Commentaire • 0
Sur la décision
| Référence : | T. com. Bordeaux, vendredi, 4 avr. 2025, n° 2023F01749 |
|---|---|
| Juridiction : | Tribunal de commerce / TAE de Bordeaux |
| Numéro(s) : | 2023F01749 |
| Importance : | Inédit |
| Date de dernière mise à jour : | 7 mai 2026 |
| Lire la décision sur le site de la juridiction |
Texte intégral
TRIBUNAL DE COMMERCE DE BORDEAUX
JUGEMENT DU VENDREDI 4 AVRIL 2025 – N°
* 7ème Chambre -
N° RG : 2023F01749 – 2024F00302
SAS PREFILOC CAPITAL C/ SASU [F] SARL HAXE [E]
DEMANDERESSE
SAS PREFILOC CAPITAL, [Adresse 1]
comparaissant par Maître Manon LAILLER, Avocat à la Cour, à la décharge de Maître Marie TASTET, Avocat à la Cour, à la décharge de Maître Olivier DESCAMPS, Avocat au Barreau des Hauts-de-Seine, membre de la SELAS VERSUS, [Adresse 2].
DEFENDERESSES
SAS [F], [Adresse 3]
comparaissant par Maître Philippe ROGER, Avocat à la Cour, membre de la SELARL LEXAVOUE KPDB BORDEAUX, à la décharge de Maître Jean-Baptiste ROYER, Avocat au Barreau de Montpellier, membre de la SARL ROYER AVOCAT, [Adresse 4]
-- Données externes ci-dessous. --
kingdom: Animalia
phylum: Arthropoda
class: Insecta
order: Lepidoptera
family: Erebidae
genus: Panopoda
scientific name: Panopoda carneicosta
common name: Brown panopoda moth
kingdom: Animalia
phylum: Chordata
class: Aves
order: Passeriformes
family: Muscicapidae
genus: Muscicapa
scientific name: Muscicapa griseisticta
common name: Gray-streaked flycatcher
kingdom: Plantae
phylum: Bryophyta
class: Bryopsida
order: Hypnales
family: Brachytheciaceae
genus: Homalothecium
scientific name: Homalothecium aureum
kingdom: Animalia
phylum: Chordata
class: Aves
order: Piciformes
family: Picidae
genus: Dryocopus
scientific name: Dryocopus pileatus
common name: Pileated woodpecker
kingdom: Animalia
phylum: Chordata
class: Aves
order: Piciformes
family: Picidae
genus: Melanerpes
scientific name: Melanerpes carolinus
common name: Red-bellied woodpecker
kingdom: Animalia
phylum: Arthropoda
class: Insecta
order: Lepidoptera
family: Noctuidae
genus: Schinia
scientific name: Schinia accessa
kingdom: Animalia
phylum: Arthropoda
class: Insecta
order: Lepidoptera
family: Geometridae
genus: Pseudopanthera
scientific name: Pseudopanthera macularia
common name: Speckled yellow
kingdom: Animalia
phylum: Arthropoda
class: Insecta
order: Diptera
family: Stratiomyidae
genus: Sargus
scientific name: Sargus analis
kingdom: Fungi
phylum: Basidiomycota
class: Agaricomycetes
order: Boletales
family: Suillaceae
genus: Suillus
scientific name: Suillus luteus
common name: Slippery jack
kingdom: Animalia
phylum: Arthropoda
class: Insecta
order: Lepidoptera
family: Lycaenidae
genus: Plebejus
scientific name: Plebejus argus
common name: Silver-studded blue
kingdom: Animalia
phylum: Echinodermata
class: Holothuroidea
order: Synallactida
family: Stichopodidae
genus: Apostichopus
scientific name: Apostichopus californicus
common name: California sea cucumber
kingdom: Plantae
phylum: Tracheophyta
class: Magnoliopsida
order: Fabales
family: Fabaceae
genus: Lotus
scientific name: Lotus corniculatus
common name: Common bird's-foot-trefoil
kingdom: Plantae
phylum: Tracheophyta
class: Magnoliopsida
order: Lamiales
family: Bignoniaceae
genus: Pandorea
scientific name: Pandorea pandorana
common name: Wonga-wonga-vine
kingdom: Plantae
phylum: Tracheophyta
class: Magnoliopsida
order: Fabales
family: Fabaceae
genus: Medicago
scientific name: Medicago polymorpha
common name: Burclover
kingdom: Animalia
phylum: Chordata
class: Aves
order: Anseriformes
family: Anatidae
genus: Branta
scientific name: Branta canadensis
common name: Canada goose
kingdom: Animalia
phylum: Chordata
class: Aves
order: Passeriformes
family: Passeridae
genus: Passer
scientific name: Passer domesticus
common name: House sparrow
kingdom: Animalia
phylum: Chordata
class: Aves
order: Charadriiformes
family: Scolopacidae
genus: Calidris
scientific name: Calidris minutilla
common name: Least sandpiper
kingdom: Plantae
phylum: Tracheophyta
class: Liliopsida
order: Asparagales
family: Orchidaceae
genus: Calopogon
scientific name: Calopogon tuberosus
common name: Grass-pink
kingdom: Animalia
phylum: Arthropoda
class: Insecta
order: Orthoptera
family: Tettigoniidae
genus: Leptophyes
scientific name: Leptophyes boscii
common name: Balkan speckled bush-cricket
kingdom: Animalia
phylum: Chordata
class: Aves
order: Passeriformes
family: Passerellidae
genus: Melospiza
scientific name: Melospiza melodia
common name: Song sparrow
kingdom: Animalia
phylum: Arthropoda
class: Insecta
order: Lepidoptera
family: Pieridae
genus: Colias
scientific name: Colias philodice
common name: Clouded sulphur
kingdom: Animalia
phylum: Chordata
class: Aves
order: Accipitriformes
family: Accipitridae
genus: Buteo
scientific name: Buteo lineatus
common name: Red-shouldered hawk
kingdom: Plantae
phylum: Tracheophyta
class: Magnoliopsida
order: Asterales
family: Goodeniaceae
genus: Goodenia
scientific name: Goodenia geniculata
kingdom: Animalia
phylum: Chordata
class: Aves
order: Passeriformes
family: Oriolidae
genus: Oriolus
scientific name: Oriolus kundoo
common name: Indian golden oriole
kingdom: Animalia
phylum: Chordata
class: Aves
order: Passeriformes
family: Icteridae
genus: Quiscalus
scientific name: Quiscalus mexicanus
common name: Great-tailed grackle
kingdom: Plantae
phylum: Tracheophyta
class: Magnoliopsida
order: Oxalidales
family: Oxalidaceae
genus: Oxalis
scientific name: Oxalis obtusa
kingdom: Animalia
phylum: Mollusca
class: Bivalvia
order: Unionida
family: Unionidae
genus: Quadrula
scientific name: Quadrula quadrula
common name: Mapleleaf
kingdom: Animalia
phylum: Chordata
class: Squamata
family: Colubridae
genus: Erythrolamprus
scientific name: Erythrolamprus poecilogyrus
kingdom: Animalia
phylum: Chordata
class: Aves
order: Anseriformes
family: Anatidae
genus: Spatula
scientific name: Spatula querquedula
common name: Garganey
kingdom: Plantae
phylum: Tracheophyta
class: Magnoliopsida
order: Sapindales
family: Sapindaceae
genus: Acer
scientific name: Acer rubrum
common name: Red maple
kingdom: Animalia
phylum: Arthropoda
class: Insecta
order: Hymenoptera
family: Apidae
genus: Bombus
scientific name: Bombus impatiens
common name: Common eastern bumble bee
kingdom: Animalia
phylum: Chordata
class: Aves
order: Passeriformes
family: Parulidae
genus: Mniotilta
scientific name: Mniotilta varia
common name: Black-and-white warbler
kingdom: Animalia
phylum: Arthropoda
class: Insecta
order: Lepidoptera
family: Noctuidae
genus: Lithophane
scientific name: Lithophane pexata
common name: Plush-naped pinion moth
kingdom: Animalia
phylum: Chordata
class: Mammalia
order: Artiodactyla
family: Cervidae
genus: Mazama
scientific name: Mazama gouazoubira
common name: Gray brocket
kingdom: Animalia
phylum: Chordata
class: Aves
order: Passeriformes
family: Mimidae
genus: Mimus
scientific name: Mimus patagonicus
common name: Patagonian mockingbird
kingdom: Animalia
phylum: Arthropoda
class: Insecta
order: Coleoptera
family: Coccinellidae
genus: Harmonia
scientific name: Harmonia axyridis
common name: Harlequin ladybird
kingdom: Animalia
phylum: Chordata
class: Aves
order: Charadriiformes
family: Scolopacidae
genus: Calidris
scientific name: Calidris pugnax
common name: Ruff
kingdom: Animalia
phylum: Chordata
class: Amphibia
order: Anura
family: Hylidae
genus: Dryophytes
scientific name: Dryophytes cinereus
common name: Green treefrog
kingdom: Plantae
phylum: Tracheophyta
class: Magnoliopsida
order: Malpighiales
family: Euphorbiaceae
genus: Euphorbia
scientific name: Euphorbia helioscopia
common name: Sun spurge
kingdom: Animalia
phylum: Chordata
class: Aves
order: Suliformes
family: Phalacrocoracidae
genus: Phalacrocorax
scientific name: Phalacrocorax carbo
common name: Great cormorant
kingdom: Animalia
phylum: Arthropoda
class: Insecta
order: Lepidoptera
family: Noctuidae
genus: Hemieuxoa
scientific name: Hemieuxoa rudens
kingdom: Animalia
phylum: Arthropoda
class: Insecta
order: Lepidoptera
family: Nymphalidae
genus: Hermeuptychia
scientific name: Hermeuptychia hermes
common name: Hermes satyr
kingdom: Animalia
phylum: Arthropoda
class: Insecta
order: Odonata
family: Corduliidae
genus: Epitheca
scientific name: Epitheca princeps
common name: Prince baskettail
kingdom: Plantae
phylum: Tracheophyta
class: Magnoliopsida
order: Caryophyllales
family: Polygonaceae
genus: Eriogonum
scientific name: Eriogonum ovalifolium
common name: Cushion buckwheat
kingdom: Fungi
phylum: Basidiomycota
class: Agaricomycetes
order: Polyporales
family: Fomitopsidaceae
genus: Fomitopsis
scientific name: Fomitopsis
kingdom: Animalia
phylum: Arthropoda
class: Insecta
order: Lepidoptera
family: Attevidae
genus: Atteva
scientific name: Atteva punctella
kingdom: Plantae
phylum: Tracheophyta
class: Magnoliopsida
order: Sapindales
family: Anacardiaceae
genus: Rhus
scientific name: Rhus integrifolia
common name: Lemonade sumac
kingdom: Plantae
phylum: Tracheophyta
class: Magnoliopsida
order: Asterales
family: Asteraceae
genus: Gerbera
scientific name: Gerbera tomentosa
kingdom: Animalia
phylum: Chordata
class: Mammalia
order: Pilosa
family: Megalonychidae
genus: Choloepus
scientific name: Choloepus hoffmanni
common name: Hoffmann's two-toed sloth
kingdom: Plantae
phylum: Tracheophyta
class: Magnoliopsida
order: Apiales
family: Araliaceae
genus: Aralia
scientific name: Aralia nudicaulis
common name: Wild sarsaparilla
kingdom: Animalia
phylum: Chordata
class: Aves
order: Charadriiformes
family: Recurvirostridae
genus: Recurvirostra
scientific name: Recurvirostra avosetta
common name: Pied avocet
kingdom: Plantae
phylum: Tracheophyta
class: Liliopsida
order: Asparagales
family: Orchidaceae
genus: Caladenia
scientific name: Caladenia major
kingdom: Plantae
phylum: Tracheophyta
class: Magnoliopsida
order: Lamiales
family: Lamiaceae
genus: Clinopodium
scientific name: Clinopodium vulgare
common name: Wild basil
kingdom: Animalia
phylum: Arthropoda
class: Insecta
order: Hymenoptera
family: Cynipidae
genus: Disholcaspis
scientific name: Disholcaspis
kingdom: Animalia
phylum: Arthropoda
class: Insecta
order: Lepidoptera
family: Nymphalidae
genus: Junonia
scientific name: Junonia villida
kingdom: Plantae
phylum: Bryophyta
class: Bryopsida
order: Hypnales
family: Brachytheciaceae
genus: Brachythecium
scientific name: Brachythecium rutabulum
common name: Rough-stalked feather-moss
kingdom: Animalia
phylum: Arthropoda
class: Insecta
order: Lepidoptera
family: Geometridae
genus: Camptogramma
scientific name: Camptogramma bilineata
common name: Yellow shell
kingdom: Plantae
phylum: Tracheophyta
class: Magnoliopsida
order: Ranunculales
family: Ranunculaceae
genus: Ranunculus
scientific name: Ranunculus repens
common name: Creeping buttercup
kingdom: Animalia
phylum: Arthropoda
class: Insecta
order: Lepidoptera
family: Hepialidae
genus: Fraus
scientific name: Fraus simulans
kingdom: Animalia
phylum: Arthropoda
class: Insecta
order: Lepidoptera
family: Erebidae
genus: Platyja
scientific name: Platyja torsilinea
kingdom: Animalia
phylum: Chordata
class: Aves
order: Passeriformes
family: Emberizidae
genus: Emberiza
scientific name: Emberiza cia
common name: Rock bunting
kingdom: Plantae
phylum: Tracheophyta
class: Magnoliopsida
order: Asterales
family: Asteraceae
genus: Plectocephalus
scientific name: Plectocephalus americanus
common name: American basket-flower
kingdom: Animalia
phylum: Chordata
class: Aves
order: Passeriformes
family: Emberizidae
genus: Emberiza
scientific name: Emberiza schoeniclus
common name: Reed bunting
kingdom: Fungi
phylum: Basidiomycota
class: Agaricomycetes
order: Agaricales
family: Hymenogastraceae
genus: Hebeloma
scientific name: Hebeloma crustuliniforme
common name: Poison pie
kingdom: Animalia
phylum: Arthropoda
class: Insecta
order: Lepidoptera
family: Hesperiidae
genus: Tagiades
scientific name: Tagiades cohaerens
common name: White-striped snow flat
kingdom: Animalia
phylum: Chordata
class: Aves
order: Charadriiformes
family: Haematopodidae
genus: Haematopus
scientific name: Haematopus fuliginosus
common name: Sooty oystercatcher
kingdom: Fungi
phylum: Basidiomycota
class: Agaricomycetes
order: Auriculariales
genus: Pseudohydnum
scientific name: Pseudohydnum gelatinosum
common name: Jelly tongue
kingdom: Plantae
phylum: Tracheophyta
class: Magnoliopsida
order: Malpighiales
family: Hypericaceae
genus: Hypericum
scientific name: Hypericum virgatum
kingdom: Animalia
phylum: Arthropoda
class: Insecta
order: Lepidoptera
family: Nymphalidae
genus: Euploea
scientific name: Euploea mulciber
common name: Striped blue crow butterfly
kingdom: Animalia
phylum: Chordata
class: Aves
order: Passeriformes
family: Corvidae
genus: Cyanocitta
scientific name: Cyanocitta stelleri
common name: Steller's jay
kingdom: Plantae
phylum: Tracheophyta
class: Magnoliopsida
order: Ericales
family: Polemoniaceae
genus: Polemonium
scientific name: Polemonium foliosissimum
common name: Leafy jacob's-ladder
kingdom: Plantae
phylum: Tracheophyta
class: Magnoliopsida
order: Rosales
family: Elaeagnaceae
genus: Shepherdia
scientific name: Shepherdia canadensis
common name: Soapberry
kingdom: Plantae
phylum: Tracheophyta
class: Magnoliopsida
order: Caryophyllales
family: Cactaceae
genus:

et DEMANDERESSE à l’encontre de la SARL HAXE [E]
SARL HAXE [E], [Adresse 5]
comparaissant par Maître Manon LAILLER, Avocat à la Cour, à la décharge de Maître Marie TASTET, Avocat à la Cour, à la décharge de Maître Olivier DESCAMPS, Avocat au Barreau des Hauts-de-Seine, membre de la SELAS VERSUS, [Adresse 2]
L’affaire a été entendue en audience publique le 4 octobre 2024 par :
* Jean-François BLOC’H, Président de Chambre,
* Christian JEANNE, Thierry PIECHAUD, Juliane CAPS PUPIN, Patrick BEGUERIE, Yves NOEL, Olivier DEVEZE, Juges
Le présent jugement a été délibéré conformément à la loi par les mêmes juges.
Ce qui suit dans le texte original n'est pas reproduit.